[Collection entries]
=== Section Start ===

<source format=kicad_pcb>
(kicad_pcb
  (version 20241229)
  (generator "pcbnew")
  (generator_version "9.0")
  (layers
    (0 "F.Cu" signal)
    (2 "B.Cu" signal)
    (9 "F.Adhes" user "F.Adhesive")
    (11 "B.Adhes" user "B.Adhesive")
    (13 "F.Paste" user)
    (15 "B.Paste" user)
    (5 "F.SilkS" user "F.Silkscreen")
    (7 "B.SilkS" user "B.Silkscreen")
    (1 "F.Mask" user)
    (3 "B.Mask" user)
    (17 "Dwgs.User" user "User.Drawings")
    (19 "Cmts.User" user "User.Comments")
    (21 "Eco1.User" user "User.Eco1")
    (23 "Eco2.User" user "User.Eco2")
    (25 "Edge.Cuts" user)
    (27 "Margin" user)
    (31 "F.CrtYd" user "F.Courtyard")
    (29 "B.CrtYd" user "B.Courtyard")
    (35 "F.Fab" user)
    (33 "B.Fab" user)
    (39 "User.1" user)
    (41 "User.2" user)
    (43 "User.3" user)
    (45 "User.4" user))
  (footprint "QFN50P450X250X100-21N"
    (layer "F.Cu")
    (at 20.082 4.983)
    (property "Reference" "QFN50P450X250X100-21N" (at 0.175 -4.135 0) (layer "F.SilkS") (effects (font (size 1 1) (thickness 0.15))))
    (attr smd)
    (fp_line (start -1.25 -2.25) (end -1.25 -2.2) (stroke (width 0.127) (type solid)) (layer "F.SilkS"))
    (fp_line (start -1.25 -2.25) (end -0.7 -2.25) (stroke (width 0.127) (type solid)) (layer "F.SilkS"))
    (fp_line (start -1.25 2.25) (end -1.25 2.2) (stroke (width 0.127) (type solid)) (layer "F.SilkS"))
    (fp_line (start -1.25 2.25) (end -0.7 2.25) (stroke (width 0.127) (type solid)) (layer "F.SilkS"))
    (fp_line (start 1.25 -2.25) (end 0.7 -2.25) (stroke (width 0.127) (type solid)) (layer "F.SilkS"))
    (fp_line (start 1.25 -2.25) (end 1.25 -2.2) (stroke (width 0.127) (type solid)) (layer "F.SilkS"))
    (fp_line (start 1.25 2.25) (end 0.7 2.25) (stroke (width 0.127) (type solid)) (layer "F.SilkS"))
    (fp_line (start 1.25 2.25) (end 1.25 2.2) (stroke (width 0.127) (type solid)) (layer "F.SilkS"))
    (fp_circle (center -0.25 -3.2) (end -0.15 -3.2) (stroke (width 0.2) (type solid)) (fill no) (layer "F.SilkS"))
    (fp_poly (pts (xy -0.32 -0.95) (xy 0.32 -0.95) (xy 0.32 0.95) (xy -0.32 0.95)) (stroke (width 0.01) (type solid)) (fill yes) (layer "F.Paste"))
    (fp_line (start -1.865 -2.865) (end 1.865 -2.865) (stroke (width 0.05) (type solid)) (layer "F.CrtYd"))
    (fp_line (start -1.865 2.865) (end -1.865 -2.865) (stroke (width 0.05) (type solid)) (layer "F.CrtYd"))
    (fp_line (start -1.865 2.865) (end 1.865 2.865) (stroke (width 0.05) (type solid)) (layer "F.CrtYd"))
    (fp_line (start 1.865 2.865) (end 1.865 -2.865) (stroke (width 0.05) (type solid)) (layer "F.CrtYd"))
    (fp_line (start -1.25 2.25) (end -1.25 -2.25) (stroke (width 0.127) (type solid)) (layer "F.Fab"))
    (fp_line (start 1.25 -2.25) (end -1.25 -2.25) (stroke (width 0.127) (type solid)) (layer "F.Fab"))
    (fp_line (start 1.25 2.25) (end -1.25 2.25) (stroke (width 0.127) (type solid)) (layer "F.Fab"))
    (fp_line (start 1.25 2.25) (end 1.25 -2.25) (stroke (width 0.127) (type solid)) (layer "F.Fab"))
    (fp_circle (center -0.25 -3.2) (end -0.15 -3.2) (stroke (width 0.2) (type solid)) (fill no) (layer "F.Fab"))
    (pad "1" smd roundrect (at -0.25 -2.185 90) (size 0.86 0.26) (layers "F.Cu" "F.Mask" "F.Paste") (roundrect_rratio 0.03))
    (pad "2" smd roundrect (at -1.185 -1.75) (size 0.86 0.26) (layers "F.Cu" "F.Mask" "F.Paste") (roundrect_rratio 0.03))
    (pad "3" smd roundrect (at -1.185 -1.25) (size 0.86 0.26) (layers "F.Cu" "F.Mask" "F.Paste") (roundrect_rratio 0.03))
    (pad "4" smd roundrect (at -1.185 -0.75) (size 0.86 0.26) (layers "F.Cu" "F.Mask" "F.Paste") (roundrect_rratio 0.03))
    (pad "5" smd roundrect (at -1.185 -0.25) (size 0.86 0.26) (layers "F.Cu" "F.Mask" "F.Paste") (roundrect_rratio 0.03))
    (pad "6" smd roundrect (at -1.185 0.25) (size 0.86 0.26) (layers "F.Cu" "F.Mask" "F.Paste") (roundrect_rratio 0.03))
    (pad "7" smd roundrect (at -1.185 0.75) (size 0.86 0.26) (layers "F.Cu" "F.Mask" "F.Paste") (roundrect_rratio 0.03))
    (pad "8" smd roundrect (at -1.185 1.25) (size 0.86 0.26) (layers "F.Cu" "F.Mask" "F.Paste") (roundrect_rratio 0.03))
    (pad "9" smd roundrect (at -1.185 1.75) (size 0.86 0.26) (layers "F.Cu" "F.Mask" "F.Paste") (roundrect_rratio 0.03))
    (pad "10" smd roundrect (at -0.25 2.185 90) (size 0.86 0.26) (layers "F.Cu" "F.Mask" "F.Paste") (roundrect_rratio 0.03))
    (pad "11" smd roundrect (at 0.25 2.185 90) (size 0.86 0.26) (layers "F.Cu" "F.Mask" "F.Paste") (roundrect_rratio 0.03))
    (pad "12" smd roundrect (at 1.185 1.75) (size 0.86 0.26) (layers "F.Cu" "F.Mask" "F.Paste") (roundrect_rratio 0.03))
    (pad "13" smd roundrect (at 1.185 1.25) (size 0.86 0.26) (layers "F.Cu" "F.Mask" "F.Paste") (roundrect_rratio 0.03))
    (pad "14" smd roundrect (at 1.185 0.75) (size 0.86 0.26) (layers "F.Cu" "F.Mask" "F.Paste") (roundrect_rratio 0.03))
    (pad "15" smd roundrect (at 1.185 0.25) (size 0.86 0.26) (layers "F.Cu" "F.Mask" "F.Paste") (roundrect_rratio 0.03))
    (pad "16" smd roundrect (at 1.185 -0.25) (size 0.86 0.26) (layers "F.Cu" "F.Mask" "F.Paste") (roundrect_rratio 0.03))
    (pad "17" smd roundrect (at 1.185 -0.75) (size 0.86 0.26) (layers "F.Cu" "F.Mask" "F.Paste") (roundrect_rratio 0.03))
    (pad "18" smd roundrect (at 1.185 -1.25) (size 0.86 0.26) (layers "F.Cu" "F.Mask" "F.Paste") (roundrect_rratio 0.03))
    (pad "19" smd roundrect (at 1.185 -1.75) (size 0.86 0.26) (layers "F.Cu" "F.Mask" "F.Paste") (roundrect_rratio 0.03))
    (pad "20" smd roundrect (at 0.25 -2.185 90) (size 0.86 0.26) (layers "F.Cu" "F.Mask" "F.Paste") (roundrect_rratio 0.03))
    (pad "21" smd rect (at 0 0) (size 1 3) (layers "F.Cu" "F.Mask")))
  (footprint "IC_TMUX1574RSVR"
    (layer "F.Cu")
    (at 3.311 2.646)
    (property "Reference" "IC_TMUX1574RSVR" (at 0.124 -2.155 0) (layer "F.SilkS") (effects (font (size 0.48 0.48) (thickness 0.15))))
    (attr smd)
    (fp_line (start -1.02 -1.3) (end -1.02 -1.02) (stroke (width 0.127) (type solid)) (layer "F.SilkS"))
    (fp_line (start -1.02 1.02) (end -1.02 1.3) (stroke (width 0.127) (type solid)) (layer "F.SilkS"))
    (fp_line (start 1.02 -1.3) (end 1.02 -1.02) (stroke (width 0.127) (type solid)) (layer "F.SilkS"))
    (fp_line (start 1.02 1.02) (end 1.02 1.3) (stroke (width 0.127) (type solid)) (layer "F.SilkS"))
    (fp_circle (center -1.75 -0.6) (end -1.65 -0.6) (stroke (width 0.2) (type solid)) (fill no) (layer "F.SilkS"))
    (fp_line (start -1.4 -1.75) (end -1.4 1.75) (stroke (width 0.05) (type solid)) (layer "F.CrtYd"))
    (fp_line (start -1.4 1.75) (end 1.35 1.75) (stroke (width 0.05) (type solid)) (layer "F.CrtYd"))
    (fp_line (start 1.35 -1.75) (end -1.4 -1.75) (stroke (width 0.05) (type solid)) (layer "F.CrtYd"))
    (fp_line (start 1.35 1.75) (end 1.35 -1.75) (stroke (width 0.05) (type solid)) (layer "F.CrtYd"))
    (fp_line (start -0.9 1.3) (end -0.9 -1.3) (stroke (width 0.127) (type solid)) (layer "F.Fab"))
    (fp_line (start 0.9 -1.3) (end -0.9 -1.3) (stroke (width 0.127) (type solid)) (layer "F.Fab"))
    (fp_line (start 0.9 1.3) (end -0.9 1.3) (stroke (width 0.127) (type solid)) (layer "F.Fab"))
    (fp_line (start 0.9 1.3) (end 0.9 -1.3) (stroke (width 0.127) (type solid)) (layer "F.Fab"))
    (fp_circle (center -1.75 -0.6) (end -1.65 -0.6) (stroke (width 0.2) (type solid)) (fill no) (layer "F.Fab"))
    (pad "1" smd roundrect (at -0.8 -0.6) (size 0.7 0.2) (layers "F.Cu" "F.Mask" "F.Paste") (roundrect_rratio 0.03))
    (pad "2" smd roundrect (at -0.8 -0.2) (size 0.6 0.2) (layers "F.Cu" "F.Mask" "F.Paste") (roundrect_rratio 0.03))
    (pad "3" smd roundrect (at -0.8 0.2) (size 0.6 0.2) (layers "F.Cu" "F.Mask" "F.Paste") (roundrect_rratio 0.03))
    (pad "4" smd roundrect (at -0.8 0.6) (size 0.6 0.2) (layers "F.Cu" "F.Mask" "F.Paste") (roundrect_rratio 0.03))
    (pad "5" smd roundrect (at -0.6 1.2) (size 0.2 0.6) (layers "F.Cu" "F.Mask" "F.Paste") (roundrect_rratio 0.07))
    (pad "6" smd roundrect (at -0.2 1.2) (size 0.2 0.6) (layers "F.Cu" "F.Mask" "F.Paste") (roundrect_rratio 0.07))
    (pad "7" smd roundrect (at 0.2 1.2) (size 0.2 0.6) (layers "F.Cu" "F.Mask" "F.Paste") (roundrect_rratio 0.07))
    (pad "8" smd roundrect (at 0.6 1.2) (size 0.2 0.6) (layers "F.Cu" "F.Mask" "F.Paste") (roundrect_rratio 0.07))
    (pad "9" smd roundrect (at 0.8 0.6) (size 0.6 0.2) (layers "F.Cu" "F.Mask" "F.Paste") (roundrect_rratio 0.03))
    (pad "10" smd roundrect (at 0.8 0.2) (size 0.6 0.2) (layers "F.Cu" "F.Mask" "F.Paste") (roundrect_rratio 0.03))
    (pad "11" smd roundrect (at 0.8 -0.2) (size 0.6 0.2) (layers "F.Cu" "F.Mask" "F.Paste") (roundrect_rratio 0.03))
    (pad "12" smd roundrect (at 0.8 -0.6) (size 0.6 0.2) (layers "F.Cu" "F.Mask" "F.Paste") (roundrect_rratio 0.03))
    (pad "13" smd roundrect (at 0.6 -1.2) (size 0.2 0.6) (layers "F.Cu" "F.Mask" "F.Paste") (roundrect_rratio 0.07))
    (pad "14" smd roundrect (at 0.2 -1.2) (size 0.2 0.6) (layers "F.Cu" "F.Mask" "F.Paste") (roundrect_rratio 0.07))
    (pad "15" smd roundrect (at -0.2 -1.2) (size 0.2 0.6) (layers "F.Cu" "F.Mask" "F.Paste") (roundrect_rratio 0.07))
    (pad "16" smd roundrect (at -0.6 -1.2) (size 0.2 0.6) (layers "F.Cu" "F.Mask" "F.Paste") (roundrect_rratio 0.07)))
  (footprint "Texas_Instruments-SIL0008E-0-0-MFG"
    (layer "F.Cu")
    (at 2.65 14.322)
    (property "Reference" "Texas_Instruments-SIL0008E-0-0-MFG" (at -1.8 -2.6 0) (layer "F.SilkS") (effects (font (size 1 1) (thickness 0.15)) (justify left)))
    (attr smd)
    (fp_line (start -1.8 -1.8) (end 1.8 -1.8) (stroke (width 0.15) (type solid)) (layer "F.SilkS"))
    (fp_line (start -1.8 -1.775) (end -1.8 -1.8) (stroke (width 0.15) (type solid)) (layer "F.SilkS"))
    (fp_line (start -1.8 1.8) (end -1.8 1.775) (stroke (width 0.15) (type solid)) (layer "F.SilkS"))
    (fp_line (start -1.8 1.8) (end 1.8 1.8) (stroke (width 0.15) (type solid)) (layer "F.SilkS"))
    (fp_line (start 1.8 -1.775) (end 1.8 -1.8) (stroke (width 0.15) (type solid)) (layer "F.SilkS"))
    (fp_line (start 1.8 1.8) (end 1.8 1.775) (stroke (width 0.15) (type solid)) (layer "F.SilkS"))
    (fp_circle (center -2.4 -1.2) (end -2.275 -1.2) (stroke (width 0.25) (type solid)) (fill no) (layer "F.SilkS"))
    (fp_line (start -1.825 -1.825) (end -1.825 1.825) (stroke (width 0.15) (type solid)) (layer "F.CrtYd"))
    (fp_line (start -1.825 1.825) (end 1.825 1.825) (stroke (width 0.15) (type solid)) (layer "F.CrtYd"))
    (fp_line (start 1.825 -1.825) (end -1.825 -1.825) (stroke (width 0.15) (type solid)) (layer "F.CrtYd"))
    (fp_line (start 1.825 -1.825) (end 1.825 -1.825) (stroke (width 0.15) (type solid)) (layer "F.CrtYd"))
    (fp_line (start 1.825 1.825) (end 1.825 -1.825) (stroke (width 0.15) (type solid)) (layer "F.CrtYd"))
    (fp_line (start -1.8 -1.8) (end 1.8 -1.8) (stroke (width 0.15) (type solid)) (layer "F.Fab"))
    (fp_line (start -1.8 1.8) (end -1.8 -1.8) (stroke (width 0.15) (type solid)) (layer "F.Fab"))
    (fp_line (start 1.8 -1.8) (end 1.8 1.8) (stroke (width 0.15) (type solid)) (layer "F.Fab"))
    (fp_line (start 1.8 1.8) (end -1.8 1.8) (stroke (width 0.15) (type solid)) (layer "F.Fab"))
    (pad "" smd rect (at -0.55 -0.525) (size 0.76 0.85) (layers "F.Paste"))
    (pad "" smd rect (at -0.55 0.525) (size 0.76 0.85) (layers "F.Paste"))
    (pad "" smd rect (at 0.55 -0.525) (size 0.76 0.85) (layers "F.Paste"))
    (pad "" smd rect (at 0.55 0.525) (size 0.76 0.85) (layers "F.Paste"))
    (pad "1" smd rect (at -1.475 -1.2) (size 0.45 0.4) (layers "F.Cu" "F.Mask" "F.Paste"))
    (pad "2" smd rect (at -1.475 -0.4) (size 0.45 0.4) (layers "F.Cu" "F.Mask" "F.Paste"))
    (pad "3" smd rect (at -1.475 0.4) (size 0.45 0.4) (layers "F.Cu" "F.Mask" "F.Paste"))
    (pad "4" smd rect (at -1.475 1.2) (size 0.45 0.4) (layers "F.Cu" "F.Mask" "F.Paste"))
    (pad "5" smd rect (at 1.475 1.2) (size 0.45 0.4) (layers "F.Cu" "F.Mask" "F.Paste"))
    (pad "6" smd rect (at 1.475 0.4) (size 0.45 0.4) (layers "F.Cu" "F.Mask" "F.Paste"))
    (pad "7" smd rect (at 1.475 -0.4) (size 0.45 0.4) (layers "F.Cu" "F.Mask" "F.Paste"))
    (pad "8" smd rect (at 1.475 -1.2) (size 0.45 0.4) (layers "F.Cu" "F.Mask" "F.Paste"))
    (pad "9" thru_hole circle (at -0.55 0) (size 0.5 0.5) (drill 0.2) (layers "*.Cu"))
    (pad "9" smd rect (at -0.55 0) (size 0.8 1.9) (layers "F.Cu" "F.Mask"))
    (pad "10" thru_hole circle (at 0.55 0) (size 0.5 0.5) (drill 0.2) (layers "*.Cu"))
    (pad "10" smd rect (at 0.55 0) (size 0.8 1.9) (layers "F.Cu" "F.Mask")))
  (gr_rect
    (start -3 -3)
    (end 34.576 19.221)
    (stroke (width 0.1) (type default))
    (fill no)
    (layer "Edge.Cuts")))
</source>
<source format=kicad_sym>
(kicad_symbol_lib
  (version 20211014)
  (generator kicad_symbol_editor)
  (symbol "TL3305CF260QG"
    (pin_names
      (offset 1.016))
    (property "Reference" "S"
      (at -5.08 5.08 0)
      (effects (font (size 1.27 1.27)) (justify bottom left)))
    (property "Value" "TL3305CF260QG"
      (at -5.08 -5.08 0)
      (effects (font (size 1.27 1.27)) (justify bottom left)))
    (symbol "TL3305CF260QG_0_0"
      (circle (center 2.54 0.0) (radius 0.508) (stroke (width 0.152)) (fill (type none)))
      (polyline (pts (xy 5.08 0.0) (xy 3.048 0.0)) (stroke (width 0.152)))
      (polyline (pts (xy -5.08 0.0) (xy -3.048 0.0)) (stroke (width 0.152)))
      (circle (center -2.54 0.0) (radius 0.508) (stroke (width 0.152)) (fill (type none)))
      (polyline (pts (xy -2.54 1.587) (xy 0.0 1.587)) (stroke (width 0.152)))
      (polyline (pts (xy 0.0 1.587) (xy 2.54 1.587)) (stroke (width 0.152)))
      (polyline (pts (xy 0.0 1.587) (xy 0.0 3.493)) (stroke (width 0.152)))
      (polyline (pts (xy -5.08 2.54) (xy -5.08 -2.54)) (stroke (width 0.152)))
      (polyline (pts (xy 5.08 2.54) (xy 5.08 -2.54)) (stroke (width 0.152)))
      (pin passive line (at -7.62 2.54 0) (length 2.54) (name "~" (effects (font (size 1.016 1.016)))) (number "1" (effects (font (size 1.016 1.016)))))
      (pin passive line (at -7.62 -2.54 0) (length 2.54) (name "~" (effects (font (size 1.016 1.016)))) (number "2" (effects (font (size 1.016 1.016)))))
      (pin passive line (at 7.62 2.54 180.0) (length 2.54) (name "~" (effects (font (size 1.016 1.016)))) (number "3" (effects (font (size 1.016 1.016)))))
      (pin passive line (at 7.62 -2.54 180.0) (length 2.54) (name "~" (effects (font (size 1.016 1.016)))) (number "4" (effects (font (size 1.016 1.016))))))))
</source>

=== Section End ===

**THE TASK**
Copy the lines above exactly, beginning at the line that has "(polyline (pts (xy -2.54" and stopping after the line that has "(pin passive line (at -7.62 2.54", and omit the rest.

**RESULT OF THIS TASK**
      (polyline (pts (xy -2.54 1.587) (xy 0.0 1.587)) (stroke (width 0.152)))
      (polyline (pts (xy 0.0 1.587) (xy 2.54 1.587)) (stroke (width 0.152)))
      (polyline (pts (xy 0.0 1.587) (xy 0.0 3.493)) (stroke (width 0.152)))
      (polyline (pts (xy -5.08 2.54) (xy -5.08 -2.54)) (stroke (width 0.152)))
      (polyline (pts (xy 5.08 2.54) (xy 5.08 -2.54)) (stroke (width 0.152)))
      (pin passive line (at -7.62 2.54 0) (length 2.54) (name "~" (effects (font (size 1.016 1.016)))) (number "1" (effects (font (size 1.016 1.016)))))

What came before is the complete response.